- Brief
Pick out each line of the listing below that contains the string "about", and copy those lines unchanged.

##############################

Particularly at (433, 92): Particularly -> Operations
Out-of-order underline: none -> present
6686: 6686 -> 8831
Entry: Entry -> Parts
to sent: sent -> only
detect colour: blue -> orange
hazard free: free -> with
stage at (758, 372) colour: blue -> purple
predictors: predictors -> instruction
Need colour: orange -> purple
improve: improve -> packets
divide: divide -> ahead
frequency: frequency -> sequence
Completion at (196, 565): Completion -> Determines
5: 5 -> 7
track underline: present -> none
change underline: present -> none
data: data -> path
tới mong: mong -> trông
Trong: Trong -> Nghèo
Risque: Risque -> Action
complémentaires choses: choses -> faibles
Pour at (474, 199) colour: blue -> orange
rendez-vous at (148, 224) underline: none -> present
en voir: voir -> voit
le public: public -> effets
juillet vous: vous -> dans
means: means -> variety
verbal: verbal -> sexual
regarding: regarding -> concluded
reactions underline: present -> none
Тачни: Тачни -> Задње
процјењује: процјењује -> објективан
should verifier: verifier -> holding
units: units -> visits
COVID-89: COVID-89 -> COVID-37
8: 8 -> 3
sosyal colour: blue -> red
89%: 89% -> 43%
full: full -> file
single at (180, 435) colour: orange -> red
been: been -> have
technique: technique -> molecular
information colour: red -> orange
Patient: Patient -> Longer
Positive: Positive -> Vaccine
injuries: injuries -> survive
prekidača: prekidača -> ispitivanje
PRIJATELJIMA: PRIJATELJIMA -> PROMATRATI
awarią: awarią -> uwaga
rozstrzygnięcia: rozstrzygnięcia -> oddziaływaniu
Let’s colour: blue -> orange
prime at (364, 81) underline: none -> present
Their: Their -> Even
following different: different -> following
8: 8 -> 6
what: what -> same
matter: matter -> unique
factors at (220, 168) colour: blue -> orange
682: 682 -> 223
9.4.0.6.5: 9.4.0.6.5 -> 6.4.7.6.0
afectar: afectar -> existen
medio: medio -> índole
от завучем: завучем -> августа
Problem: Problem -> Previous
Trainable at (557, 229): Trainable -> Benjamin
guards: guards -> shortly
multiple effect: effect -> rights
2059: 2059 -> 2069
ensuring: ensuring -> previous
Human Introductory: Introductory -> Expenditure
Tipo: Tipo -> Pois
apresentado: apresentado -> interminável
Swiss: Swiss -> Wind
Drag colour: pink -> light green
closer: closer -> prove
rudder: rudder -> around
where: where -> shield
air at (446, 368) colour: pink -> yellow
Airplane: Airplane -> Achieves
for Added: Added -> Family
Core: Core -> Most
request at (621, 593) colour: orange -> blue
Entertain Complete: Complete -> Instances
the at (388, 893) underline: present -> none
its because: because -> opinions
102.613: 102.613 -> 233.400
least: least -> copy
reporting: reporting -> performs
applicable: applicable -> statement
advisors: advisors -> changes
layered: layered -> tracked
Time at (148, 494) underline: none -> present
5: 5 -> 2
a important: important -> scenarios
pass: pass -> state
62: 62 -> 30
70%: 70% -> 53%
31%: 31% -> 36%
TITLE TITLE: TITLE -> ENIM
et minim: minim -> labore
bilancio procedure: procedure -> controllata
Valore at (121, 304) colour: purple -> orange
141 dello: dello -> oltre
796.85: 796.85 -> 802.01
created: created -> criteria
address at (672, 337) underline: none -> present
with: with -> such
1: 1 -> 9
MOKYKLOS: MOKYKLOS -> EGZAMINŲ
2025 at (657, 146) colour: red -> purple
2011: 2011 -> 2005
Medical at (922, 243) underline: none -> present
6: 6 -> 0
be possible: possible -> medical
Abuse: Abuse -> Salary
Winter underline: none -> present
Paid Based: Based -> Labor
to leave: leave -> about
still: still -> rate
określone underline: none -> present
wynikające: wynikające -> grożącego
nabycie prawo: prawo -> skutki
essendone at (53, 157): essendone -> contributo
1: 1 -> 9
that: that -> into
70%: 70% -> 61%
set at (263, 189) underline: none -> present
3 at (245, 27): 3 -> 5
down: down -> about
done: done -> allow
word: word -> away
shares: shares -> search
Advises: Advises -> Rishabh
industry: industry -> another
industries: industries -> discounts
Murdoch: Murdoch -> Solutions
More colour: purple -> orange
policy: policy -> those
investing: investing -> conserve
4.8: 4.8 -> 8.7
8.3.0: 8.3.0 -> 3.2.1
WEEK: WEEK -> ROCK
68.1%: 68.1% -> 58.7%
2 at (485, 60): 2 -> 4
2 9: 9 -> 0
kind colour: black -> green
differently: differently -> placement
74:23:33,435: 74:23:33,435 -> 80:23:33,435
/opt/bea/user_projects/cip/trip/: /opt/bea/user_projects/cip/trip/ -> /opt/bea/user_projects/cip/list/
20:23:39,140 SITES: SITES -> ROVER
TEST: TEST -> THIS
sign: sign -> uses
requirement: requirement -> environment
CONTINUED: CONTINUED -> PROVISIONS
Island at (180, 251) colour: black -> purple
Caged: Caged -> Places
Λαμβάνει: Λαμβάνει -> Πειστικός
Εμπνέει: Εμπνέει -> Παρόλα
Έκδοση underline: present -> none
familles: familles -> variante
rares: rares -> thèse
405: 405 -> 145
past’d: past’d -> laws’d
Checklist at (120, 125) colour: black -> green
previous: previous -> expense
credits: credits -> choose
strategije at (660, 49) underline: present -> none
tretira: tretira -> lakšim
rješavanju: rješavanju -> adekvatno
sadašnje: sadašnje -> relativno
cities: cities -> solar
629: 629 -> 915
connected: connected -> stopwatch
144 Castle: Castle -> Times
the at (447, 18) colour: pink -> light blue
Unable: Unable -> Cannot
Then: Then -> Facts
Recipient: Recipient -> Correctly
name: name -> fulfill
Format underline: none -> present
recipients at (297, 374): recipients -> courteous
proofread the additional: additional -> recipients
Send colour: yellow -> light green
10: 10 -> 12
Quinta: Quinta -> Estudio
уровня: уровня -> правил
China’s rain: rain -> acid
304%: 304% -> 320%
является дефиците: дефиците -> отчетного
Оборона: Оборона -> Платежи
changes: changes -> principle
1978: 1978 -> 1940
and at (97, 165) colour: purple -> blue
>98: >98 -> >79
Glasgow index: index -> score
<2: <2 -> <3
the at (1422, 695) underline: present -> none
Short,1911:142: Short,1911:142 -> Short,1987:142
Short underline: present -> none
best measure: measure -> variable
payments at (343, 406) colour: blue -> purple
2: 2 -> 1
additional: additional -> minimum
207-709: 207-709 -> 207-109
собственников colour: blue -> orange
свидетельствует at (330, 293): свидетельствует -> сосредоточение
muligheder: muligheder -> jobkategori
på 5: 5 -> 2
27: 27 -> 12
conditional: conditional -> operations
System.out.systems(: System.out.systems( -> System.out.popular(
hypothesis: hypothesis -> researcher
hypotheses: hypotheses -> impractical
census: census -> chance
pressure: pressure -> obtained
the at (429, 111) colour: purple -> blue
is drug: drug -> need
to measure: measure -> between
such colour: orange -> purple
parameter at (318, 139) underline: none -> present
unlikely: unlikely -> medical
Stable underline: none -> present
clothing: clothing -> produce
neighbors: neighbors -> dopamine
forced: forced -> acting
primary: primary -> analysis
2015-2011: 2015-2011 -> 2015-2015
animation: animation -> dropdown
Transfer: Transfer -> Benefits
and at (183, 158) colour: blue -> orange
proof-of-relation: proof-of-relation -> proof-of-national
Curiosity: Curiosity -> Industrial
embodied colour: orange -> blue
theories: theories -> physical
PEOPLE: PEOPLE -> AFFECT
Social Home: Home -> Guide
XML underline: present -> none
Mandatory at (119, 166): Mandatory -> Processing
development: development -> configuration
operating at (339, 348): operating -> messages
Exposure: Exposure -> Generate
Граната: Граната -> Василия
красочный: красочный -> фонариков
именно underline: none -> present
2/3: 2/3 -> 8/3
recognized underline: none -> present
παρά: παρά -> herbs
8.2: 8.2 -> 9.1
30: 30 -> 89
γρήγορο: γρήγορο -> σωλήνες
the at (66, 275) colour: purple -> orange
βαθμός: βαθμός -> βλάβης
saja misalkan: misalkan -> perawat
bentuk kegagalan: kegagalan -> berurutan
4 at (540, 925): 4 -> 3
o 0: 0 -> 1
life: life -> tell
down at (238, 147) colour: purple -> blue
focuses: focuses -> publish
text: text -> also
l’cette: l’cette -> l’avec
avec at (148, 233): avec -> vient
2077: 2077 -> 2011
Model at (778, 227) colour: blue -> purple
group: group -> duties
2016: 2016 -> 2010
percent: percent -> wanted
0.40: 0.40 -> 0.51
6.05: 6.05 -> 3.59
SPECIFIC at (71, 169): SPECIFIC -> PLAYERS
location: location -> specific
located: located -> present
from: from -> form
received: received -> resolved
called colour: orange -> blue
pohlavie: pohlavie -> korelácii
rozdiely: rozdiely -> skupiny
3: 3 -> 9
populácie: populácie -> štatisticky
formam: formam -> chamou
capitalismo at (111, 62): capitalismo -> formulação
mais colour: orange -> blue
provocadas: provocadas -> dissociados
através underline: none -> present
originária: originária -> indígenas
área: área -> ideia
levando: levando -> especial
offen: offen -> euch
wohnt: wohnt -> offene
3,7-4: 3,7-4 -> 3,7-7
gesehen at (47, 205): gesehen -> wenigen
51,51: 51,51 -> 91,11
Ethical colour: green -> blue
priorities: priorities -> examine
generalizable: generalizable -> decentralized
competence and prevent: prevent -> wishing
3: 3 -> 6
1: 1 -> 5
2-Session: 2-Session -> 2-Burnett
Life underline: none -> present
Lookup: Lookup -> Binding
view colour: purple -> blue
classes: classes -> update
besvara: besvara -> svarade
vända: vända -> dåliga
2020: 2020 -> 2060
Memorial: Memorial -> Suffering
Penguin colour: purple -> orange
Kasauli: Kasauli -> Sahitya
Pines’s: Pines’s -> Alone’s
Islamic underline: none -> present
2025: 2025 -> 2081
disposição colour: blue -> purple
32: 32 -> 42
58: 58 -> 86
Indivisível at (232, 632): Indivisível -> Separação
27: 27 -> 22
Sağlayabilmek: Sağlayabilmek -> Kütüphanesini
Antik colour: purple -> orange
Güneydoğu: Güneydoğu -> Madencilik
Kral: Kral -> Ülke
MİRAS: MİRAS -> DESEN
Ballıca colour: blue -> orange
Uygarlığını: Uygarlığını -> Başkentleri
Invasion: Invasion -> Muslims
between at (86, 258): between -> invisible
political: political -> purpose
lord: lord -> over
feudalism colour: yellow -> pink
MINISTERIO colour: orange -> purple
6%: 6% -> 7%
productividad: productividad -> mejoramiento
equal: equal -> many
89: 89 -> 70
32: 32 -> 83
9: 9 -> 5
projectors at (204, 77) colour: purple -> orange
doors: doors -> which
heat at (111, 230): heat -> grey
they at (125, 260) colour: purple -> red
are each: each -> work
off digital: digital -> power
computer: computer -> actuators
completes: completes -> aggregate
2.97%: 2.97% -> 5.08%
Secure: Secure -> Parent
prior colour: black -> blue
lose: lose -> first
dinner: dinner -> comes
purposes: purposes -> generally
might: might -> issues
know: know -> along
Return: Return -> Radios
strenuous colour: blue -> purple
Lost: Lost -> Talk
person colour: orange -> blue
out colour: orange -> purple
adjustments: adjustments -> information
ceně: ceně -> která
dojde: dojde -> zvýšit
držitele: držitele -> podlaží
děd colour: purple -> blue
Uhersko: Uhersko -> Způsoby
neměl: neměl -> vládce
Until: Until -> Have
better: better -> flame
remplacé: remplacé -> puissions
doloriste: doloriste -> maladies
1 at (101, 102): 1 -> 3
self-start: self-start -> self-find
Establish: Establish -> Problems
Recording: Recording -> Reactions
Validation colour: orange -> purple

##############################

- Result below
to leave: leave -> about
down: down -> about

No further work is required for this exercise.